By: Piet Loubser
For many organizations, the thirst for better and faster data to support business decisions cannot be quenched with traditional IT centric data integration tools, Excel, or BI tools which all fall short and lack critical capabilities. A self-service data preparation application that empowers business analysts and data scientists with a visual, interactive experience to find, prep, and publish data by themselves is a must have. However, many data prep tools, while easy enough to use, lack the sophistication to work with large volumes of data. Product-enforced small data samples only goes so far as a proxy for data irregularities, and then, it breaks down into a headache of multi-iteration workflows. Having user choice and control to define your interactive data window size based on your use case, resource constraints, or time sensitivity can provide a powerful way to right-size your data prep solution and cost of ownership. Adaptive Workload Management for data prep is a way to bring the right processing and interactive data window configurations to your organization.

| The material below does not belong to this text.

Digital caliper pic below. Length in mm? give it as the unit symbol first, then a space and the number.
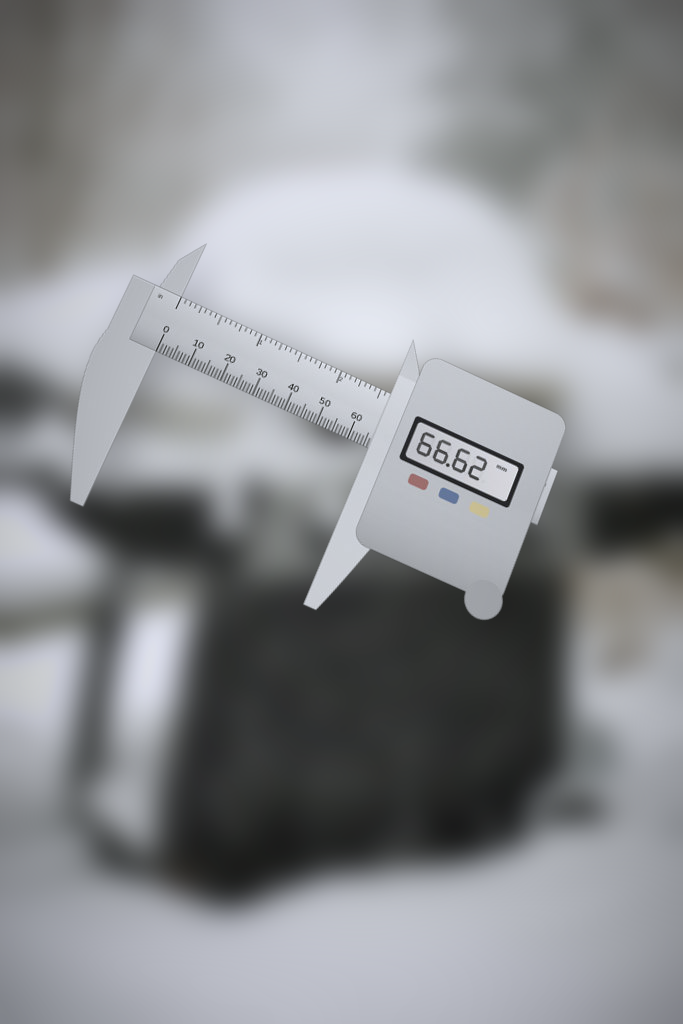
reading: mm 66.62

Product Defined Sample Sizes or User Choice?
Most of the self-service data prep tools in the market rely on sampling the data set; the samples are fixed and hard-wired into the product. The challenge with this approach is that the user is forced to rely on an iterative effort of work on a small sample, only fix what you see, ask IT to code and run your script on the full dataset, re-sample, fix what you see now, run on full dataset, re-sample…you get the process.
A far better approach is to let the user or administrators define a reasonable interactive data windows size that matches your use case. If you are working on something where you need to get an output in the next day, then you do not want to work on a small sample that requires three iterations to fix. You want it all in one go. And, if you work on a lower priority use case or where you really know the data well, then a subset can be a good approach and will not require all the supporting infrastructure.

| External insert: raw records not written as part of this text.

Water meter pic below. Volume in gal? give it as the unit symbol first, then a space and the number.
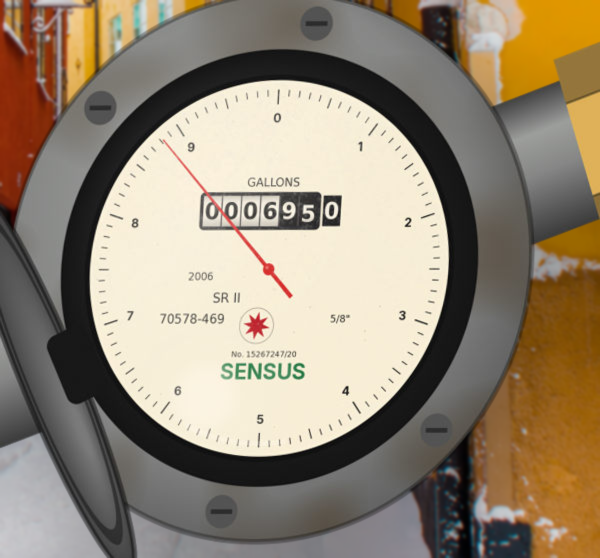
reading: gal 6948.8
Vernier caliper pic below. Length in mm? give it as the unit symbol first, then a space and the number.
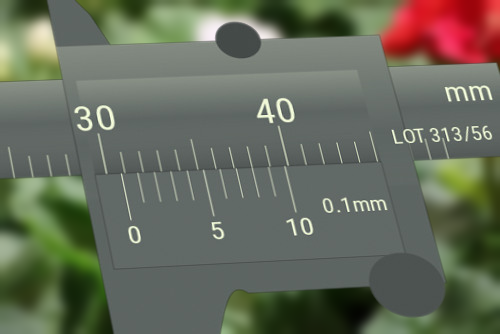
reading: mm 30.8
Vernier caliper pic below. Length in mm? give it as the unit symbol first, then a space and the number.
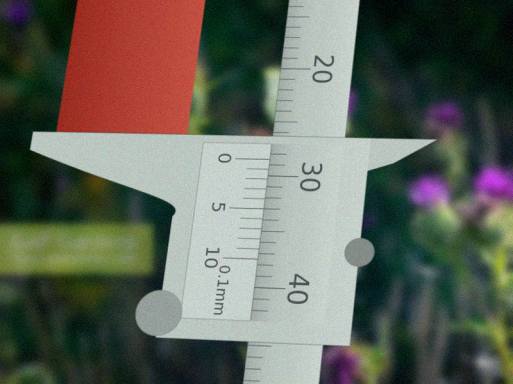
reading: mm 28.5
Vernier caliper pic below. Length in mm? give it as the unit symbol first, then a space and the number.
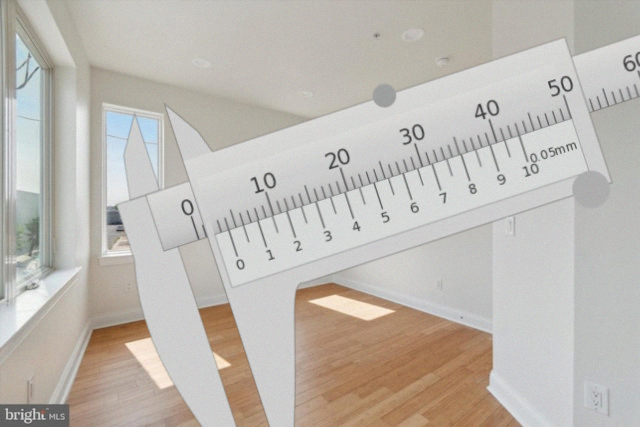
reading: mm 4.0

Paxata Introducing Adaptive Workload Management
In our latest release, Paxata Fall 2018, we are releasing a new capability called Adaptive Workload Management (AWM). AWM allows you to define varying interactive window sizes. By allowing user control over defining the interactive data windows, you can optimize for specific user groups, use cases, or infrastructure configurations.

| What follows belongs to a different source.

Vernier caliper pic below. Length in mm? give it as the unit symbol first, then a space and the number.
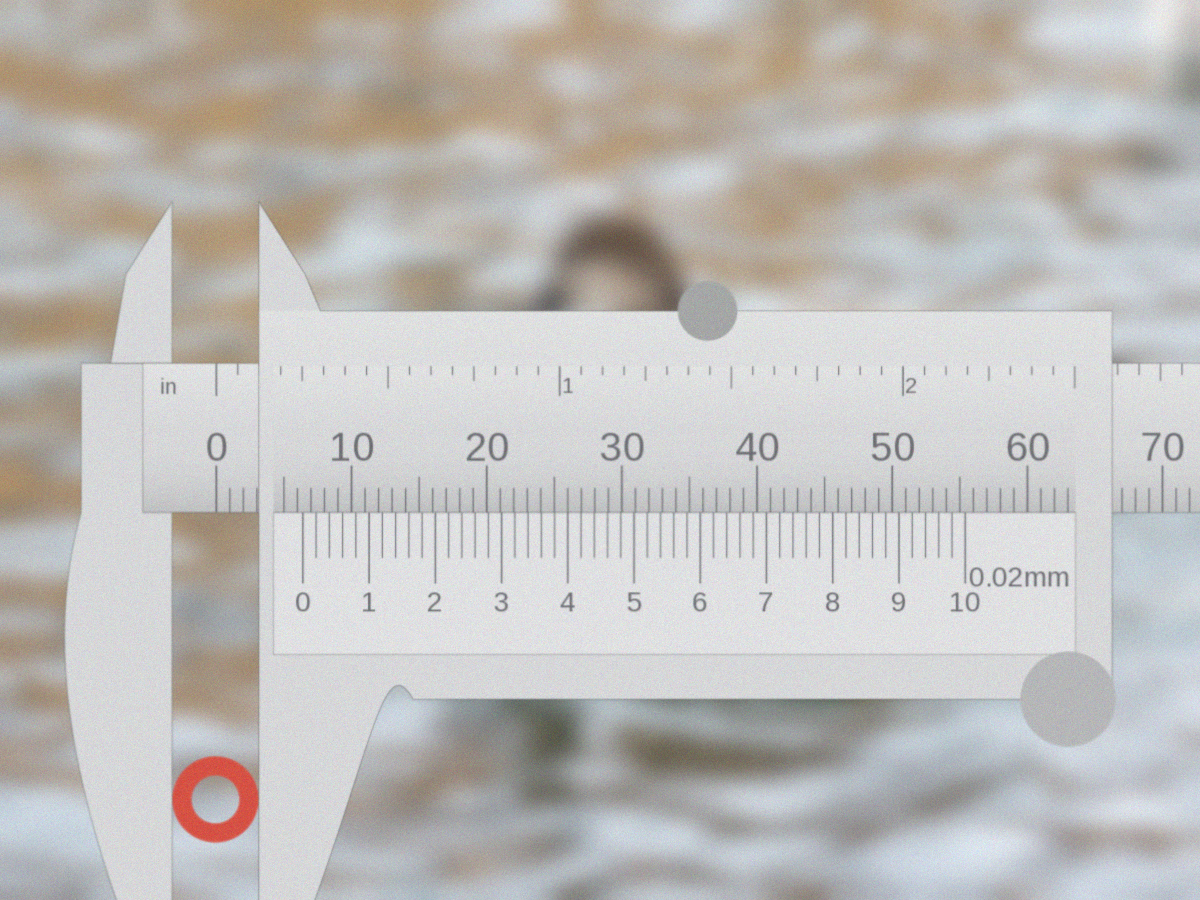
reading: mm 6.4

The additional benefit of Adaptive Workload Management is the ability to automate your Paxata projects to run immediately (or scheduled) on the full dataset — without the need to request assistance from IT or admin staff. The required batch resources will automatically spin up on your cluster for the duration of the job, and then terminate, which allows those resources to be freed up upon completion. This can result in massive cost benefits in terms of infrastructure consumption, especially when running in private cloud environments.